This week’s “Daily Journal” guest columnist is Dr. Michael Sanera, John Locke Foundation Director of Research and Local Government Studies.
RALEIGH — Cary is the latest in a long list of North Carolina cities to harm taxpayers and electric ratepayers by jumping on the solar bandwagon. Cary Town Council approved a solar project that is outlined in this News & Observer report. The private firm, Asheville-based FLS Energy, is installing solar panels on city-owned property. Cary gets rent, and FLS Energy gets taxpayer and electricity ratepayer subsidies.
Unfortunately, the N&O ignores all of the important issues. Here are just some of the facts missed by the newspaper’s coverage.

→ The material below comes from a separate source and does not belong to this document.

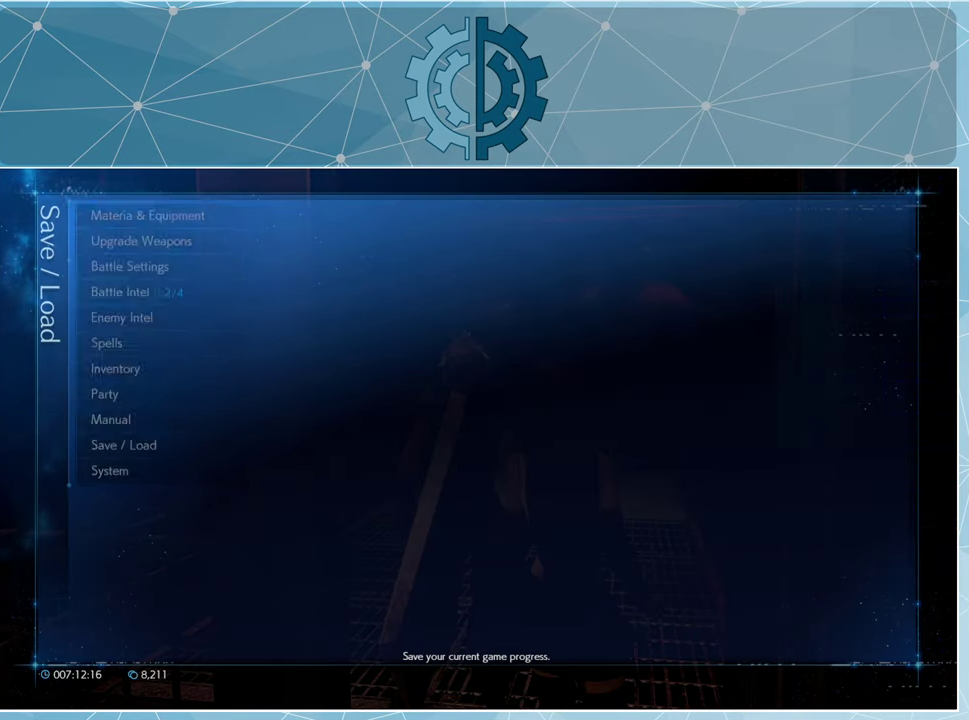
{"buttons": [], "left_stick": "center", "right_stick": "center", "events": []}
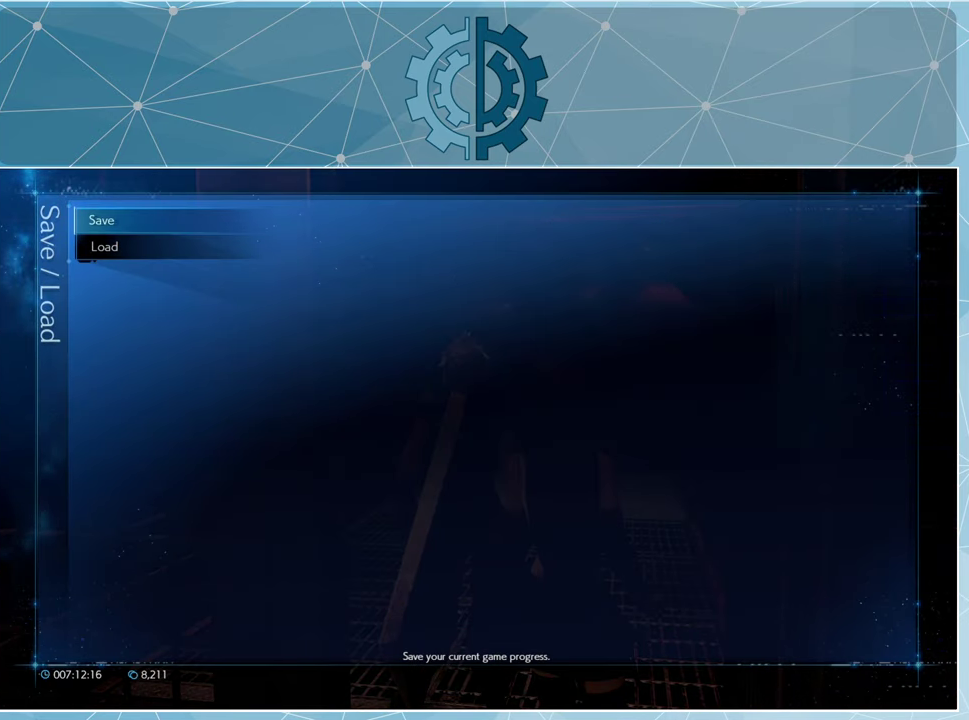
{"buttons": ["DPAD_UP"], "left_stick": "center", "right_stick": "center", "events": [[467, "DPAD_UP", "down"]]}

The reason that solar is so popular in North Carolina, a state that gets only a middling amount of sunshine (see the National Renewable Energy Laboratory solar maps here), is that the legislature passed Senate Bill 3 back in 2007. S.B. 3 requires that power companies generate 12.5 percent of their electricity from renewable sources, including solar, by 2021, with electricity ratepayers paying for much of the cost of this expensive power.
At the time, the legislature was not concerned with the cost, only responding to the pressure from environmental groups and the good press “renewable energy” programs produce. Fortunately, the Beacon Hill Institute in Boston was concerned with the cost and conducted this economic analysis of S.B. 3 at the John Locke Foundation’s request. It shows that S.B. 3 destroys 3,600 jobs, reduces disposable personal income by nearly $59 million, cuts the state’s gross domestic product by $140 million, and slashes state and local revenues by $43.5 million by 2021.
Getting taxpayers and electricity ratepayers to pay your electric bill
This September 2010 N&O report about the Holly Springs furniture company OFM shows why solar is so popular and why it is such a bad deal for taxpayers and ratepayers.
According to the numbers in the story, we can make a rough calculation of who pays and who benefits. First, OFM gets the taxpayers to pay for half of the cost of the solar equipment. (Half of $1.4 million is $700,000.) Then OFM receives taxpayer-paid tax breaks worth $170,000. Then Progress Energy ratepayers pay OFM 18 cents per kilowatt-hour for electricity produced by the solar panels, and OFM buys power from Progress Energy for 6 cents per kilowatt-hour to run its facility for a net profit of 12 cents per kilowatt-hour. Over 20 years, this is a $1.2 million “profit” from Progress Energy inflicted on ratepayers by the legislature when it passed S.B. 3.
We must remember that OFM must pay for one-half of the cost of the solar panels, but subtracting the $700,000 cost from the total subsidies above ($2.070 million), OFM gets a cool “profit” after that expense of $1.37 million to its bottom line courtesy of taxpayers and Progress Energy ratepayers.
And that is not all. OFM and other businesses that participate in this fleecing of taxpayers and ratepayers get glowing media reports like this Aug. 2 report in dBusinessNews.com.
OFM Celebrates One-Year Anniversary of Solar Farm With Plans to Expand
Holly Springs, N.C. — This month office and school furniture manufacturer, distributor, and wholesaler OFM is celebrating the one-year anniversary of the 250-kilowatt solar farm it installed on the rooftop of its headquarters in Holly Springs, N.C., last August. The company has since been producing more energy than it uses. …
Abel Zalcberg, owner of OFM, recommends solar projects to other businesses. “If they really knew about tax credits and depreciation, if they could subsidize it, the return is tremendous.” After all, he sates: “It’s paying for itself. Nothing really comes out of pocket.”
Apparently, he is only concerned about his company’s bottom line, not the thousands of unemployed and working poor in North Carolina who are paying higher electric bills and higher taxes to enrich his company’s bottom line.
Finally, we should learn from the solar experience in Germany, a country that has used a similar solar subsidy system for a longer period of time. Ken Green, an environmental scientist at the American Enterprise Institute, reports here on a German university study that concludes:
Policy makers should thus scrutinize Germany’s experience, including in the United States, where there are currently nearly 400 federal and state programs in place that provide financial incentives for renewable energy. (Emphasis added.)
Although Germany’s promotion of renewable energies is commonly portrayed in the media as setting a “shining example in providing a harvest for the world” (The Guardian, 2007), we should instead regard the country’s experience as a cautionary tale of massively expensive environmental and energy policy that is devoid of economic and environmental benefits. (Emphasis added.)
Green notes: “Germany is finding it hard to continue subsidizing wind and solar power at existing levels. In May, the German parliament cut back the subsidy for domestic rooftop solar photovoltaic systems by 16 percent, with free-standing systems cut by 15 percent.”
Given this evidence from Germany, the legislature should consider repealing S.B. 3, especially given the state’s budgetary problems and the slow job growth. Conducting a “massively expensive” solar program “devoid of economic and environmental benefits” at this critical time for the economy is no way to get North Carolina moving again.